Search code examples
pythonscikit-learncluster-analysisunsupervised-learning

what is the best algorithm to cluster this data


enter image description here

can some one help me find a good clustering algorithm that will cluster this into 3 clusters without defining the number of clusters.

i have tried many algorithms in its basic form.. nothing seems to work properly.

clustering = AgglomerativeClustering().fit(temp)

same way i tried the dbscan and kmeans too.. just used the guidelines from sklean. i couldn't get the expected results.

my original data set is a 1D list of numbers.. but the order of the numbers matters, so generated a 2D list as bellow.

temp = []
for i in range(len(avgs)):
    temp.append([avgs[i], i+1])
clustering = AgglomerativeClustering().fit(temp)

in plotting piloting i used a similter range as the y axis

ax2.scatter(range(len(plots[i])), plots[i], c=np.random.rand(3,))

the order of the data matters, so this need to clustered into 3. and there might be some other data sets that the data is very good so that the result of that need to be just one cluster.

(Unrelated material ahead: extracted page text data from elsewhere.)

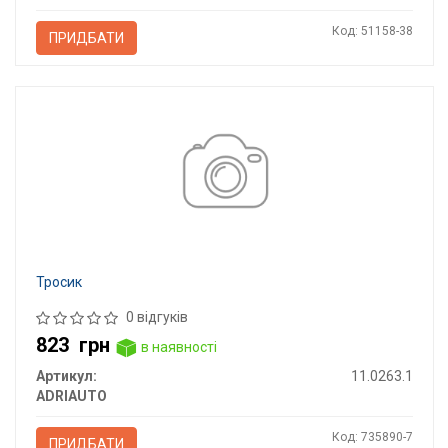
Код: 51158-38
ПРИДБАТИ
Тросик
0 відгуків
823
грн
в наявності
Артикул:
11.0263.1
ADRIAUTO
Код: 735890-7
ПРИДБАТИ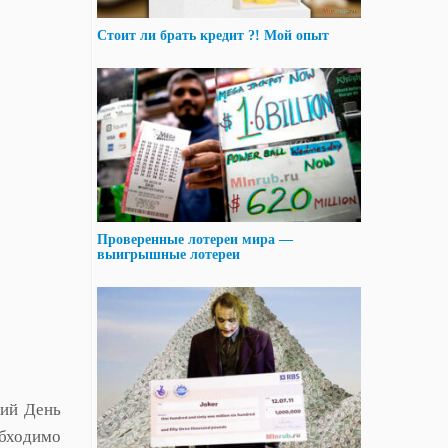
Стоит ли брать кредит ?! Мой опыт
Проверенные лотереи мира —
выигрышные лотереи
кий День
бходимо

Link to the list if someone want to try

so i tried using the step detection and got the following image according to ur answer. but how can i find the values of the peaks.. if i get the max value i can get one of them.. but how to get the rest of it.. the second max is not an answer because the one right next to the max is the second max

enter image description here


Solution

  • Your data is not 2d coordinates. So don't choose an algorithm designed for that!

    Instead your data appears to be sequential or time series.

    What you want to use is a change point detection algorithm, capable of detecting a change in the mean value of a series.

    A simple approach would be to compute the sum of the next 10 points minus the sum of the previous 10 points, then look for extreme values of this curve.